One issue? The Wild couldn't get shots through. The Islanders finished with 23 blocked shots compared to the Wild blocking 11. The shot attempts tonight: Wild 71, Islanders 53.

"We get the lead," coach Bruce Boudreau said. "Nobody would have stopped the first goal. Second and third goal, I think, were stoppable pucks. Puts you behind the eight ball. It wasn't necessarily the [Islanders] goaltending that was the factor. I think after the second period we had almost 50 shot attempts at the net. They were blocking everything, we weren't blocking too much."

Like I said, there were signs the Wild just didn't have it in the first seven minutes of the third, but Alan Quine made it 4-2 6:29 into the period after Jonas Brodin flubbed a shot.

Then, Boudreau said, "We make a bad play defensively at that point. We should have stuffed them before they got to the blue line, and we didn't. And the guy gets to walk inside the top of the circles and good shot. And then you could feel the players sage after that, and they score another goal. … Can't seem to finish. We get some great opportunities. We don't finish."

The Wild's fourth line, which was mostly Teemu Pulkkinen-Zac Dalpe-Chris Stewart (Joel Eriksson Ek saw some shifts there), had a rough night. Pulkkinen and Stewart, downgraded to the line in the first place because of a poor night in Jersey, were minus-3s. Dalpe and Eriksson Ek, playing his second game, were minus-2s.

"It can't happen," Boudreau said of the minus-3 night for the line. "When that happens, you're going to lose. And when you're going back to backs, you've got to use them."

Stewart fell on the knife, saying, "At the end of the day, the fourth line, you shouldn't get scored on … once let alone three times. It's unacceptable. Being the veteran on that line, I didn't get the job done."

Boudreau threw all his lines into a blender, which you can read more about in the game. He called the Parise-Mikko Koivu-Mikael Granlund line a superstar line, but bemoaned the job many players did, saying you can't win when five forwards and two D are playing well.

Parise, stuck on 299, joined Dave Christian and Phil Housley as the only other 300-goal scorers born in Minnesota. He tied a career-high 10 shots, hitting nine with 27:23 left in the game. He was robbed a bunch.

The second goal, he didn't even know it went in. Video review showed the goal just got behind Thomas Greiss.

"I had no idea really," Parise said. "We were lining up getting ready to take the draw. ... I was standing behind the net and one of the linesmen asked me, 'Did that go in?' I said, 'No. I don't think so.' It really caught us off guard. I didn't see it cross and hit the back of his leg. It was once of those that surprised us."

On finally scoring two goals after being blanked in the first five games, Parise said, "It's been like that every game since the start of the season. Tonight it went in. That's pretty much the only difference really. They just crossed the red line tonight."

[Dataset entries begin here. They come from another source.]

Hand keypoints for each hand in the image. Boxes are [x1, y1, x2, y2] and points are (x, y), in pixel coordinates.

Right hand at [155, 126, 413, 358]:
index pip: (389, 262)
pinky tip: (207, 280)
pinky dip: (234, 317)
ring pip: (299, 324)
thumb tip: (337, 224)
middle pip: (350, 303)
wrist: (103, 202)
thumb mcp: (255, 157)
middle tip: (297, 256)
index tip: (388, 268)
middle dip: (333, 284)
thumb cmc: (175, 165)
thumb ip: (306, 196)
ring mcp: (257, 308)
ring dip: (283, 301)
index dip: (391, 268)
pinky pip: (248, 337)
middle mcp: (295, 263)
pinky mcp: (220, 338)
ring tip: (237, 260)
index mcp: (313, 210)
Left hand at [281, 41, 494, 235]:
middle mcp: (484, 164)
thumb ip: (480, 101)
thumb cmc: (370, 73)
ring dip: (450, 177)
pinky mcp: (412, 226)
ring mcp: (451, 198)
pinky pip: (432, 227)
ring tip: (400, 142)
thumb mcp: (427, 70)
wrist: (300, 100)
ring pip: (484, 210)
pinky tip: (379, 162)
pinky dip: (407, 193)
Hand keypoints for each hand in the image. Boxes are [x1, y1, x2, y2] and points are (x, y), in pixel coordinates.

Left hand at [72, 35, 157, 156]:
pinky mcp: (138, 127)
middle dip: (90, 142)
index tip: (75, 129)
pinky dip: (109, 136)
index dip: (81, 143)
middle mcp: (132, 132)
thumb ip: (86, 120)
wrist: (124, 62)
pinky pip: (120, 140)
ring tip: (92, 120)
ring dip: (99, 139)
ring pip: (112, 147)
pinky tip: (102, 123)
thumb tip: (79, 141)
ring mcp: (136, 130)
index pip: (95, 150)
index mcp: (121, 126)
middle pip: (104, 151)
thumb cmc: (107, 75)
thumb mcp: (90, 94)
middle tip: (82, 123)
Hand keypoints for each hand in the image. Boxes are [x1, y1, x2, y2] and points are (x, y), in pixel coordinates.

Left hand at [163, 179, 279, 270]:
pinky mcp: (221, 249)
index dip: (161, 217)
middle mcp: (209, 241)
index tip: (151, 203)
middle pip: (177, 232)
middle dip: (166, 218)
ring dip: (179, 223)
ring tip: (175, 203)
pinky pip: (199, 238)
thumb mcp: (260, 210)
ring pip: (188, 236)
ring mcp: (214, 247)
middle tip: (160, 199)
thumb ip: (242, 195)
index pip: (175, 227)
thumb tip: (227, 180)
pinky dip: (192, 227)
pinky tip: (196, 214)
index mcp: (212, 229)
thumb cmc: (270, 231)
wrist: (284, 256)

On playing with Koivu and Granlund, Parise said, "Mikko is good in our zone so we didn't spend a lot of time there. He was good at draws. In the offensive zone we won a lot of draws. With Granlund he put probably four or five on a tee for me tonight. He's a really good set up guy. We have played well together before. They are both really good players."

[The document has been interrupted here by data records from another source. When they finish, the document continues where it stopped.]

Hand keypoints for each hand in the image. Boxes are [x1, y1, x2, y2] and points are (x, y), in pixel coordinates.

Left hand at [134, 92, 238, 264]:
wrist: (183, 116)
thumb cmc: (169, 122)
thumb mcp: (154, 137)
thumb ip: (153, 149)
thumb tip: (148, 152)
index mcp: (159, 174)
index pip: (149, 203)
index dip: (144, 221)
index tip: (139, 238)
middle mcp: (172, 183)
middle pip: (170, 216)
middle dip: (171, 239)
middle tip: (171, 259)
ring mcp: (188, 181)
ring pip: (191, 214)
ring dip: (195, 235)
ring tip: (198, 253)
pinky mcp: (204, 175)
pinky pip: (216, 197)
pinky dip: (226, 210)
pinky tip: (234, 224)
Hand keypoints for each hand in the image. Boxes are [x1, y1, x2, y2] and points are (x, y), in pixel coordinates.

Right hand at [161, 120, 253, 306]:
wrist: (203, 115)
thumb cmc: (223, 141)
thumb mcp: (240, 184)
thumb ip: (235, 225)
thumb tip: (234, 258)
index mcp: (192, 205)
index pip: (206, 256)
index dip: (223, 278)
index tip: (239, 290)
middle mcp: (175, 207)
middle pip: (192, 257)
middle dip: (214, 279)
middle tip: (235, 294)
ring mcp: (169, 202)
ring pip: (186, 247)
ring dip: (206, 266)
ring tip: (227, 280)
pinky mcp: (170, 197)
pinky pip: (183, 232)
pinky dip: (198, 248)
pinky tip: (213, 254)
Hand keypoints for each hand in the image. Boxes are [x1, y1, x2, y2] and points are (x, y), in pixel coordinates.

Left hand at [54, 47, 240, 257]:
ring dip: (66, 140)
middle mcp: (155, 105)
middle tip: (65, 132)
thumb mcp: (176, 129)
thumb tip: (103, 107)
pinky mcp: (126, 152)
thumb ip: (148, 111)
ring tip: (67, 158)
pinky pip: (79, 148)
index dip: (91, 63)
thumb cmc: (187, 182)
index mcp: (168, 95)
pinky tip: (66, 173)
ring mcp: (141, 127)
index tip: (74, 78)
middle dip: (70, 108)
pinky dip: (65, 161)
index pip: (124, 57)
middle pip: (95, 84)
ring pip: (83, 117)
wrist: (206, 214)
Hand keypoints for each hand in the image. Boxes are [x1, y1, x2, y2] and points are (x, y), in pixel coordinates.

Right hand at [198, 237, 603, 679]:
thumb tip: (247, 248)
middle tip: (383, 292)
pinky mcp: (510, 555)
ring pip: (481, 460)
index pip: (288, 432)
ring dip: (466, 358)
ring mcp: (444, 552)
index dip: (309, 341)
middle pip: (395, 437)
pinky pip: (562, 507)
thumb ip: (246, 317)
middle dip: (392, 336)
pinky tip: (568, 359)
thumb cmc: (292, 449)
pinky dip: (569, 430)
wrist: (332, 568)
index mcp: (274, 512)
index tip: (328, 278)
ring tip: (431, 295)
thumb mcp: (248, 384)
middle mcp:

Vs. his dad's old Islanders, Parise's 20 goals and 44 points in 48 meetings with them is his most in both categories against any opponent.

The Wild's now 0-1-1 on the trip. It heads to Boston and Buffalo next.

"Still another two games on this road trip. We could still salvage it," Stewarts said. "And we've got to come out ready to play. You can see it in spurts. We can dictate. We've been showing the team we can be, but not for 60 minutes. You can't win in this league without playing 60 minutes."

Early flight to Boston. Talk to you after practice.